But TV and real dance - the kind that people spend years at the barre perfecting - that's another matter entirely. Who, after all, would be audacious or foolhardy enough to devote prime-time airwaves to the stuff that classical and contemporary companies do before generally tony - and almost always tiny - live audiences?
We now have an answer: the CBC and Bravo!, who have come together to finance and air The Rings of Saturn, an ambitious selection of new works by renowned choreographer Robert Desrosiers. Starring a raft of dance luminaries, including Rex Harrington, Greta Hodgkinson and Julia Aplin, it also features some pretty deft two-stepping by one performer known more for her TVQ than her way around a dance floor: Sonja Smits.
The show is the brainchild of Moze Mossanen, director of the 1998 short film The Golden City and writer-producer of 1999's feature-length My Gentleman Friends, both of which earned him Genie nominations. Funded by both CBC and Bravo!FACT (the Foundation to Assist Canadian Talent, a division of Bravo! devoted to developing short, arts-oriented films), The Rings of Saturn will air as part of the CBC's Thursday fine-arts series, Opening Night, and in a modified, half-hour format on Bravo! the following evening.
Mossanen co-produced Rings with Helen du Toit, whose feature film Treed Murray is currently in contention for a best-picture Genie. The show's title comes from a poem Mossanen wrote a couple of years back in which he portrayed Saturn as the quintessential object of desire, around which its rings eternally orbit, yearning to intersect with the planet but never quite doing so. Each of the production's five vignettes, shot in various Toronto locations, open with an everyday event involving sexual longing - longing that spins out of control and onto a variety of dance stages as fantasy takes over from reality. "I was inspired by those moments where you're sitting in a restaurant, for example, and you see a stranger, and in the course of a matter of seconds you've created in your mind this whole fantasy relationship with them," says Mossanen. "It's over in a few seconds, and yet it's a form of unrequited love that all of us know."

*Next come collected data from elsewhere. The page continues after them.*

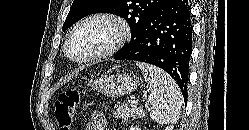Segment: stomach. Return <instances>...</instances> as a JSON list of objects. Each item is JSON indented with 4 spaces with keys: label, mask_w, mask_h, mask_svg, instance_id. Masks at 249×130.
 I'll use <instances>...</instances> for the list:
<instances>
[{
    "label": "stomach",
    "mask_w": 249,
    "mask_h": 130,
    "mask_svg": "<svg viewBox=\"0 0 249 130\" xmlns=\"http://www.w3.org/2000/svg\"><path fill=\"white\" fill-rule=\"evenodd\" d=\"M140 85V80L132 74H108L91 82L92 89L103 95L117 97L134 91Z\"/></svg>",
    "instance_id": "0dacf381"
}]
</instances>
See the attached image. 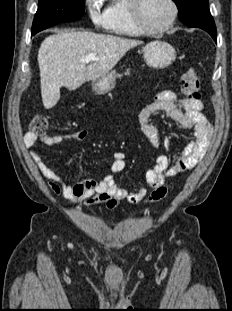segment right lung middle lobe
Instances as JSON below:
<instances>
[{"label":"right lung middle lobe","instance_id":"dd1d6c3e","mask_svg":"<svg viewBox=\"0 0 232 311\" xmlns=\"http://www.w3.org/2000/svg\"><path fill=\"white\" fill-rule=\"evenodd\" d=\"M84 13V0H39L32 34L50 26L78 20Z\"/></svg>","mask_w":232,"mask_h":311}]
</instances>
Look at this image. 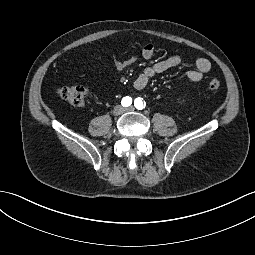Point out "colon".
<instances>
[{"label":"colon","mask_w":255,"mask_h":255,"mask_svg":"<svg viewBox=\"0 0 255 255\" xmlns=\"http://www.w3.org/2000/svg\"><path fill=\"white\" fill-rule=\"evenodd\" d=\"M220 81L211 79L208 82L209 90L216 92L220 88ZM58 95L66 102L74 106H82L86 101L87 88L82 85L64 86L58 89Z\"/></svg>","instance_id":"1"}]
</instances>
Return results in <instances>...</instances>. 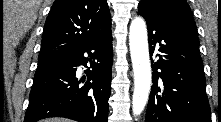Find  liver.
<instances>
[{
  "instance_id": "liver-1",
  "label": "liver",
  "mask_w": 221,
  "mask_h": 122,
  "mask_svg": "<svg viewBox=\"0 0 221 122\" xmlns=\"http://www.w3.org/2000/svg\"><path fill=\"white\" fill-rule=\"evenodd\" d=\"M44 122H67V119H63V118H51V119H46Z\"/></svg>"
}]
</instances>
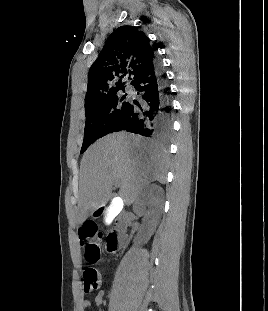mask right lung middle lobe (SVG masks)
Returning <instances> with one entry per match:
<instances>
[{"instance_id": "dd1d6c3e", "label": "right lung middle lobe", "mask_w": 268, "mask_h": 311, "mask_svg": "<svg viewBox=\"0 0 268 311\" xmlns=\"http://www.w3.org/2000/svg\"><path fill=\"white\" fill-rule=\"evenodd\" d=\"M122 91L125 92V88ZM125 97L116 91L85 110L86 123L81 153L93 142L111 132L128 103L124 101Z\"/></svg>"}]
</instances>
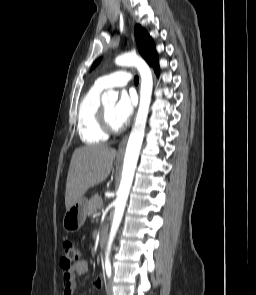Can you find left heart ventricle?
<instances>
[{"mask_svg": "<svg viewBox=\"0 0 256 295\" xmlns=\"http://www.w3.org/2000/svg\"><path fill=\"white\" fill-rule=\"evenodd\" d=\"M115 103H108V104H105L104 107L106 109V112H107V115H108V118L111 122V124L115 127H119L117 125V123L115 122L114 120V110H115Z\"/></svg>", "mask_w": 256, "mask_h": 295, "instance_id": "b2bd125f", "label": "left heart ventricle"}]
</instances>
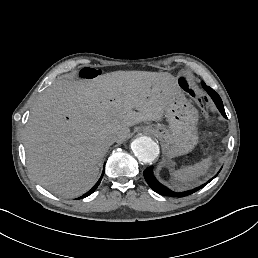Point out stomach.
Here are the masks:
<instances>
[{"label": "stomach", "instance_id": "obj_1", "mask_svg": "<svg viewBox=\"0 0 258 258\" xmlns=\"http://www.w3.org/2000/svg\"><path fill=\"white\" fill-rule=\"evenodd\" d=\"M175 94L164 107L168 125L149 124L143 131L154 135L168 158L188 154L198 144V110L186 98L179 81Z\"/></svg>", "mask_w": 258, "mask_h": 258}]
</instances>
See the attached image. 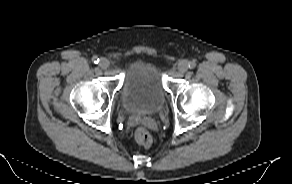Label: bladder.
<instances>
[{
  "label": "bladder",
  "mask_w": 292,
  "mask_h": 184,
  "mask_svg": "<svg viewBox=\"0 0 292 184\" xmlns=\"http://www.w3.org/2000/svg\"><path fill=\"white\" fill-rule=\"evenodd\" d=\"M167 91L159 68L146 60H137L126 71L120 102L128 113L151 114L163 106Z\"/></svg>",
  "instance_id": "bladder-1"
}]
</instances>
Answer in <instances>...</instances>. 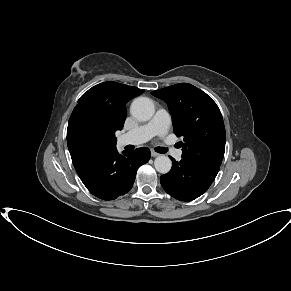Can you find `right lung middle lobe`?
I'll return each instance as SVG.
<instances>
[{
  "mask_svg": "<svg viewBox=\"0 0 291 291\" xmlns=\"http://www.w3.org/2000/svg\"><path fill=\"white\" fill-rule=\"evenodd\" d=\"M68 140L86 141L98 145L96 130L92 125L86 122H77L68 126L67 141Z\"/></svg>",
  "mask_w": 291,
  "mask_h": 291,
  "instance_id": "1",
  "label": "right lung middle lobe"
}]
</instances>
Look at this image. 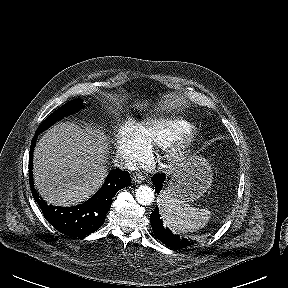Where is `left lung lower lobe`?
Segmentation results:
<instances>
[{
	"mask_svg": "<svg viewBox=\"0 0 288 288\" xmlns=\"http://www.w3.org/2000/svg\"><path fill=\"white\" fill-rule=\"evenodd\" d=\"M165 174H159L152 178L155 184V192L159 193L165 181ZM158 207L150 215V222L155 236L165 245L172 249H182L193 245V241H188L185 238H180L174 235L168 228L163 226V221L160 219Z\"/></svg>",
	"mask_w": 288,
	"mask_h": 288,
	"instance_id": "left-lung-lower-lobe-1",
	"label": "left lung lower lobe"
}]
</instances>
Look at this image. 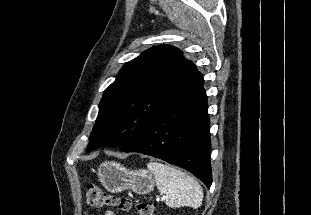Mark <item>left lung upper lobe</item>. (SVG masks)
Wrapping results in <instances>:
<instances>
[{
    "mask_svg": "<svg viewBox=\"0 0 311 215\" xmlns=\"http://www.w3.org/2000/svg\"><path fill=\"white\" fill-rule=\"evenodd\" d=\"M197 71L182 51L170 45L152 47L128 62L104 91L87 151L129 144Z\"/></svg>",
    "mask_w": 311,
    "mask_h": 215,
    "instance_id": "5c2ea615",
    "label": "left lung upper lobe"
}]
</instances>
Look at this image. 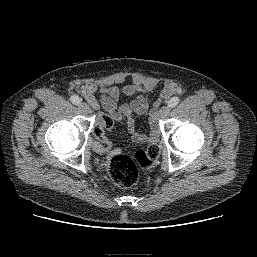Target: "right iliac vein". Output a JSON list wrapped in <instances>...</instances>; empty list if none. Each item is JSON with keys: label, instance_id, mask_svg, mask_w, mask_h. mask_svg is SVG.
Listing matches in <instances>:
<instances>
[{"label": "right iliac vein", "instance_id": "63e3f726", "mask_svg": "<svg viewBox=\"0 0 257 257\" xmlns=\"http://www.w3.org/2000/svg\"><path fill=\"white\" fill-rule=\"evenodd\" d=\"M78 106H79V109H80L83 113H85V114H88V113H90V111H91V109H90V107H89V105H88L87 103L82 102V103H80Z\"/></svg>", "mask_w": 257, "mask_h": 257}]
</instances>
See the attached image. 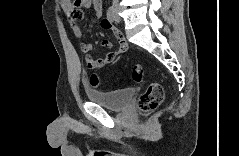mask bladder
Masks as SVG:
<instances>
[{"label":"bladder","mask_w":239,"mask_h":156,"mask_svg":"<svg viewBox=\"0 0 239 156\" xmlns=\"http://www.w3.org/2000/svg\"><path fill=\"white\" fill-rule=\"evenodd\" d=\"M134 94L135 90L133 88L112 91L86 90V95L91 102L110 111L124 110L132 101Z\"/></svg>","instance_id":"31cf9c89"}]
</instances>
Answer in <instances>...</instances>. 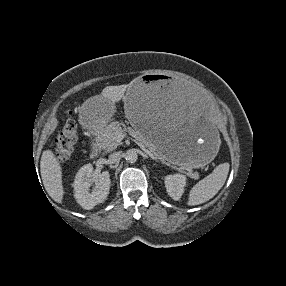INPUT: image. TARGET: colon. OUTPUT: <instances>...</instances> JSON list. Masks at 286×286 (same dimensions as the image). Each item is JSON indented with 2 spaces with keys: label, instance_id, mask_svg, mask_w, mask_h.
Instances as JSON below:
<instances>
[{
  "label": "colon",
  "instance_id": "colon-1",
  "mask_svg": "<svg viewBox=\"0 0 286 286\" xmlns=\"http://www.w3.org/2000/svg\"><path fill=\"white\" fill-rule=\"evenodd\" d=\"M77 139L76 124L71 115L67 114L66 120L55 139V155L58 160L64 161L73 154Z\"/></svg>",
  "mask_w": 286,
  "mask_h": 286
}]
</instances>
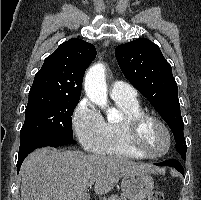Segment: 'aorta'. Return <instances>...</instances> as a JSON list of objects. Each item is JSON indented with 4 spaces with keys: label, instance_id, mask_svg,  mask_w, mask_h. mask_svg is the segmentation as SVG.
<instances>
[{
    "label": "aorta",
    "instance_id": "1",
    "mask_svg": "<svg viewBox=\"0 0 201 200\" xmlns=\"http://www.w3.org/2000/svg\"><path fill=\"white\" fill-rule=\"evenodd\" d=\"M85 92L87 97L99 107H107V86L105 80V67L102 63H97L89 68L85 76ZM112 111H108L111 116Z\"/></svg>",
    "mask_w": 201,
    "mask_h": 200
}]
</instances>
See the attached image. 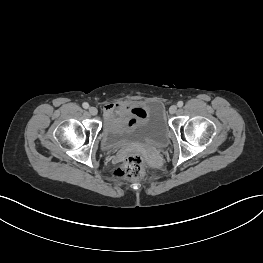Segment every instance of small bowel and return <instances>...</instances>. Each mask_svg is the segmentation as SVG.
<instances>
[{
	"instance_id": "c3829d8e",
	"label": "small bowel",
	"mask_w": 263,
	"mask_h": 263,
	"mask_svg": "<svg viewBox=\"0 0 263 263\" xmlns=\"http://www.w3.org/2000/svg\"><path fill=\"white\" fill-rule=\"evenodd\" d=\"M119 108H121V105H120V104H117V103H112V104L107 105L106 108H105V114H106V116L110 117L111 114H112V112H113L114 110L119 109ZM136 111H139V110L136 109Z\"/></svg>"
}]
</instances>
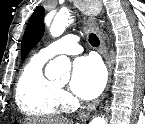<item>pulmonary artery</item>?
<instances>
[{
  "label": "pulmonary artery",
  "mask_w": 145,
  "mask_h": 124,
  "mask_svg": "<svg viewBox=\"0 0 145 124\" xmlns=\"http://www.w3.org/2000/svg\"><path fill=\"white\" fill-rule=\"evenodd\" d=\"M82 52L77 36L70 34L51 43L39 51V55L45 59H50L58 54L76 55Z\"/></svg>",
  "instance_id": "e3ab8cb5"
}]
</instances>
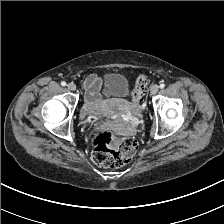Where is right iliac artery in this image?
<instances>
[{"label": "right iliac artery", "mask_w": 224, "mask_h": 224, "mask_svg": "<svg viewBox=\"0 0 224 224\" xmlns=\"http://www.w3.org/2000/svg\"><path fill=\"white\" fill-rule=\"evenodd\" d=\"M61 85H62V86H66V82H65V81H62V82H61Z\"/></svg>", "instance_id": "right-iliac-artery-1"}]
</instances>
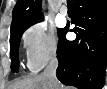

To introduce each story, Mossanen wrote an accompanying script. It's read by a young girl (Kendra Baker) on the verge of womanhood (though, it might be added, not as nearly on the verge of womanhood as Britney Spears is currently claiming to be). At the tender age of 11, she's an awkward, gangly proto-teen, providing the defiantly erotic dance numbers with the perspective of an outsider looking in. Beyond the simple fact that she is a cloying presence, it's unclear whether viewers will feel comfortable with her role. Some may revel in the juxtapositon of prepubescent ruminations with the taboo fantasies of adults; others may feel a bit squeamish about conflating the two.
Either way, the five stories provide a lot to think about and plenty for the eye and ear to celebrate. Things kickoff with an opening segment in which a sexually frustrated single woman (Caroline Richardson) pays a visit to her best friend (Hodgkinson). Also there is her friend's husband, and it's clear the single woman covets him. Mind you, it would be hard not to, since he's played by the ever-dashing Harrington, who in an interview described the unfolding drama as being about "that position in our lives where it looks better on the other side The piece looks at what she thinks is a perfect relationship, and perhaps it isn't.'' As they sit down to dinner, the three dance, metaphorically, around the single woman's longings. But soon, flush with wine and banter, they begin spinning around the couple's modernist loft, the husband alternately dancing with each of his suitors before finally ending up in the arms of only one.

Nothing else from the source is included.